[lxml-dev] lxml.objectify.deannotate refuses to clean nil nodes

Stefan Behnel stefan_ml at behnel.de
Wed Jun 3 20:14:14 CEST 2009


Robert Pierce wrote:
> In case it isn't obvious, I'm not an XML guru and haven't been using
> lxml for long, but truly IMHO:
> 
> I stipulate the importance of nil (or null) in schema definitions, as
> well as in attaching types to the in memory representation of the
> tree.  But from the standpoint of text representation, <foo
> xsi:nil='true'/> doesn't seem to carry any additional information over
> <foo/>.

I think it makes more sense to let an empty leaf element represent an empty
string than to represent it as None. It's a matter of use cases, obviously.


> My use case is passing XML through SQS

"SQS" is an ambiguous abbreviation.


> which has an upper bound of
> about 6kB (after http headers are accounted for).

That sounds like a rather odd restriction. Doesn't it at least support
compression?


> I think it is impossible to retain input intent once a tree is parsed
> into memory.  Really, in the absence of a schema I shouldn't be able
> to tell the difference between your input and
> 
> root = objectify.fromstring('<root><x/></root>')
> 
> or
> root  = objectify.fromstring('<root/>')
> root.x = None

Well, it /is/ different, though.

	>>> root = objectify.fromstring('<root><x/></root>')
	>>> str(root.x)
	''
	>>> root  = objectify.fromstring('<root/>')
	>>> root.x = None
	>>> str(root.x)
	'None'


> You can only ask for consistency on output.

No, lxml.objectify is a Python-object-like in-memory tree.
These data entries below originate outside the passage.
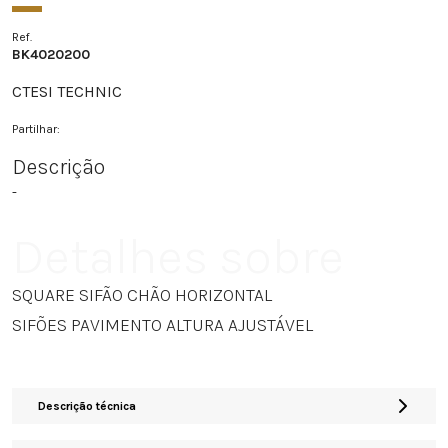
Ref.
BK4020200
CTESI TECHNIC
Partilhar:
Descrição
-
Detalhes sobre
SQUARE SIFÃO CHÃO HORIZONTAL
SIFÕES PAVIMENTO ALTURA AJUSTÁVEL
Descrição técnica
Serialisation is
only a way out, validation only a way to check what leaves the code that
processed the tree. All the rest is about making it easy to use as a tree
structure. That's what the annotations are there for. If you want to keep
the necessary information during a serialise-parse cycle or not is up to
you (or should be, so an option to remove everything is just fine).